ERBIL, Kurdistan Region - Kurdish Journalism Day is marked annually on April 22, commemorating the release of the first issue of Kurdistan newspaper in 1898, a milestone that laid the foundation for Kurdish media and continues today with publications like Riya Teze, which has remained in print for nearly a century.
Kurdistan newspaper, published in Cairo in 1898 by the renowned Kurdish literary figure Miqdad Midhat Bedir Khan, was written in the Kurmanji dialect. A total of 31 issues were published over four years. It faced intense scrutiny and censorship from the Ottoman Empire, which forced it to cease operations after its 31st issue in 1902.
Kurdish intellectuals later found new space for cultural visibility and journalistic expression in cities such as the Armenian capital Yerevan, then part of the Soviet Union. There, they established Riya Teze (The New Path) in 1930. It played a key role in standardizing Kurmanji Kurdish.
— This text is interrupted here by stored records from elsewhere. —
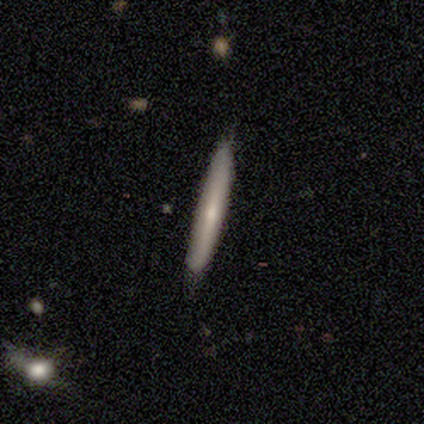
A featured or disk galaxy (60%) viewed edge-on (100%) with a rounded central bulge (67%). Merging: none (100%).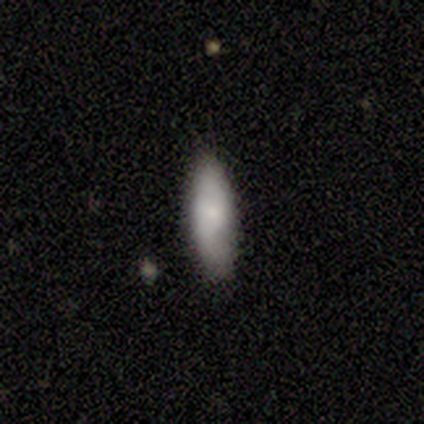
Volunteers were most divided on "how rounded" (2-way tie): in between: 40%, cigar-shaped: 40%, round: 20%. More confident: smooth or featured — smooth (100%); merging — none (80%).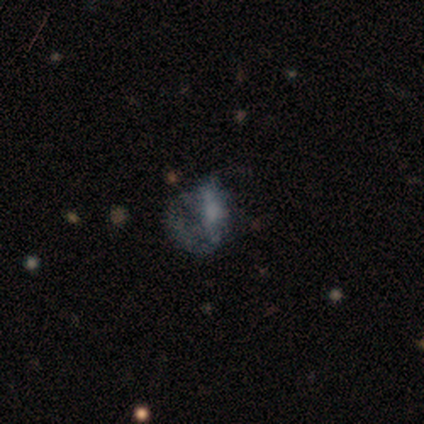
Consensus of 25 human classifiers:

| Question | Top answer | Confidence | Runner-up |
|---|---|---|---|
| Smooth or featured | featured or disk | 48% | smooth (32%) |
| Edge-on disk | no | 100% | — |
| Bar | no | 83% | weak (17%) |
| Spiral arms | no | 58% | yes (42%) |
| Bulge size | none | 75% | moderate (17%) |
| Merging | major disturbance | 65% | none (20%) |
Initially published using the Latin alphabet, it switched to Cyrillic from 1937 to 2001, in line with Soviet policies.
Ninety-six years after its founding, Riya Teze continues to publish in Kurdish today using the Latin alphabet.
The first issue, published on March 25, 1930, featured the rallying cry from Karl Marx and Friedrich Engels’ Communist Manifesto: “Workers of the World, Unite!” It also included a photograph of Vladimir Lenin, accompanied by his quote: “The new alphabet is a great revolution in the East.”
Next to Lenin’s photo, the headline read: “The October [1917] Revolution and the New Alphabet.” Soviet leaders viewed the process of “Latinization” as a way to expand literacy, unify non-Russian nations, and weaken traditional ties between Soviet Muslims and the Middle East.
Before the collapse of the Soviet Union in 1991, four official daily newspapers were published in the region - in Russian, Kurdish, Azeri, and Armenian. Riya Teze was the official Kurdish-language publication. It had a circulation of around 4,000 copies per issue, distributed across the Soviet Union and reaching Europe, the United States, and Canada.
In 1932, copies of Riya Teze, along with several books published in Yerevan, were delivered to Jaladat Ali Bedir Khan, the nephew of Miqdad Midhat Bedir Khan. The Bedir Khan family are descendants of the medieval Kurdish principality of Bohtan (1335–1855). In response, Jaladat wrote in the eighth issue of Hawar:
"A Kurmanji newspaper, written in the modern alphabet and in fluent Kurmanji, is being published in Yerevan in a beautiful and orderly manner.